#### [Entries shown]
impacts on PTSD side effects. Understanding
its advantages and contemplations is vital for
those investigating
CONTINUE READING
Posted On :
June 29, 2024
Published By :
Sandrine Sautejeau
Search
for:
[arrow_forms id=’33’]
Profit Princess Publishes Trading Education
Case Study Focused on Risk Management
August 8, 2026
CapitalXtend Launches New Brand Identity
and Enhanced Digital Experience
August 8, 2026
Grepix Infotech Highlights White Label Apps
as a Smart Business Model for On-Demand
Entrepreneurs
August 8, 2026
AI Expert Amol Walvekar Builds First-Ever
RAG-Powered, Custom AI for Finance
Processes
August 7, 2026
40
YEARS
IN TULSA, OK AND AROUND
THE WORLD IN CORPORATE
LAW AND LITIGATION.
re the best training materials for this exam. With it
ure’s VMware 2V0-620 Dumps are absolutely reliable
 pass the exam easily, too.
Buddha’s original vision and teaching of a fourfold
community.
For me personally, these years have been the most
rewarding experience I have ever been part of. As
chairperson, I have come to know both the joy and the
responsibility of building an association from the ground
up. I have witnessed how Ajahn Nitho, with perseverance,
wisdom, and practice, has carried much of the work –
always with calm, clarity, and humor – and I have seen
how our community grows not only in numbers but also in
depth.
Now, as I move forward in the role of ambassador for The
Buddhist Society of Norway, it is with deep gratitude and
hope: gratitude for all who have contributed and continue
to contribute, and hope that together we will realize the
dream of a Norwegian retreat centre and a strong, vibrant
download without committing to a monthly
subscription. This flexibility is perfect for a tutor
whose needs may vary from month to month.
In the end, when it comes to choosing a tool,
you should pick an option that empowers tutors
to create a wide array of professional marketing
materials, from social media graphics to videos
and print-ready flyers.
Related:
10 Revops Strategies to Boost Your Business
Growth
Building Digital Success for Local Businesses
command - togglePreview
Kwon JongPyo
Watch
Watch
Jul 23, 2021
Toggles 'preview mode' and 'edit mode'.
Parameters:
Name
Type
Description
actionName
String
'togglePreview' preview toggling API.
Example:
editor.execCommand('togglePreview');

#### [What you have to do]
Nothing but the lines from the line with "Kwon JongPyo" to the last line of the listing above should appear; please retype them exactly, both ends included.

#### [Answer box]
Kwon JongPyo
Watch
Watch
Jul 23, 2021
Toggles 'preview mode' and 'edit mode'.
Parameters:
Name
Type
Description
actionName
String
'togglePreview' preview toggling API.
Example:
editor.execCommand('togglePreview');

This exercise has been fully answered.